▶ **Selected passage**
[Start of section]

Frankly, RocksDB, SQLite or Postgres would be easy choices for that. (Fast) durable writes are actually a nasty problem with lots of little detail to get just right, or you end up with corrupted data on restart. For example, blocks may be written out of order so on a crash you may end up storing <old_data>12_4, and if you trust all content seen in the file, or even a footer in 4, you're screwed.

Speaking as a Rustafarian, there's some libraries out there that "just" implement a WAL, which is all you need, but they're nowhere near as battle-tested as the above.

Also, if KantoDB is not compatible with Postgres in something that isn't utterly stupid, it's automatically considered a bug or a missing feature (but I have plenty of those!). I refuse to do bug-for-bug compatible and there's some stuff that are just better not implement in this millennia, but the intent is to make it be I Can't Believe It's Not Postgres, and to run integration tests against actual everyday software.

[End of section]

▶ **Task objective**
Rewrite the forum post from "Speaking as a" through "actual everyday software.", with "write-ahead log" replacing "WAL". The rows that follow are separate material, not part of the forum post.

Stored data:
[Start of section]

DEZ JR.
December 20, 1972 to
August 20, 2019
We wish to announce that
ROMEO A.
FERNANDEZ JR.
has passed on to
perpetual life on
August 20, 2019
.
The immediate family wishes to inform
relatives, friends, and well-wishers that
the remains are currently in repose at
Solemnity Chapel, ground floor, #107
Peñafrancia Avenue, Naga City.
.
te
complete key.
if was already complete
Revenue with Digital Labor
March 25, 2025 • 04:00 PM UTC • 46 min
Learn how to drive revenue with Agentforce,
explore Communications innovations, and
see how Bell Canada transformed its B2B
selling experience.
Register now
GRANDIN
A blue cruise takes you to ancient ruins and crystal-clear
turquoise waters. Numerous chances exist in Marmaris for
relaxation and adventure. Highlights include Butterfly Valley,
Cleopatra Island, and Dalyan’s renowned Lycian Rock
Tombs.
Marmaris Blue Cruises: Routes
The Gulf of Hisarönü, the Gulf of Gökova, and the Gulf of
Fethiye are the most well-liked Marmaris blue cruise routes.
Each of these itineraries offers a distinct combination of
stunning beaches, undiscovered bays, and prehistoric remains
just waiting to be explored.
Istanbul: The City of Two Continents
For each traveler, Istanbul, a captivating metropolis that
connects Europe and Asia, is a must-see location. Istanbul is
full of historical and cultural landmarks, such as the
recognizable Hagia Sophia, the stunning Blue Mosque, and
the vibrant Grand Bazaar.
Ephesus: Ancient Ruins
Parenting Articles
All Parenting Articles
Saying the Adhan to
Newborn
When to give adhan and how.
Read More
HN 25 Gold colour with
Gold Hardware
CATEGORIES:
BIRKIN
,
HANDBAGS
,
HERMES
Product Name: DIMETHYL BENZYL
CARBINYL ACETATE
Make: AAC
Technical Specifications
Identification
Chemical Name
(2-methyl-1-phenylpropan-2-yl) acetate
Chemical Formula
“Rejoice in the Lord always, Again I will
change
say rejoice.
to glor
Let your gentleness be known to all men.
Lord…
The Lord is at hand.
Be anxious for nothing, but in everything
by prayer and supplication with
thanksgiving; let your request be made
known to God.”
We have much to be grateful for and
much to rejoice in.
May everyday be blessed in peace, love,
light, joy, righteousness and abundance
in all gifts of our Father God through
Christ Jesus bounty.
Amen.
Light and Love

[End of section]

▶ **Task response**
Speaking as a Rustafarian, there's some libraries out there that "just" implement a write-ahead log, which is all you need, but they're nowhere near as battle-tested as the above.

Also, if KantoDB is not compatible with Postgres in something that isn't utterly stupid, it's automatically considered a bug or a missing feature (but I have plenty of those!). I refuse to do bug-for-bug compatible and there's some stuff that are just better not implement in this millennia, but the intent is to make it be I Can't Believe It's Not Postgres, and to run integration tests against actual everyday software.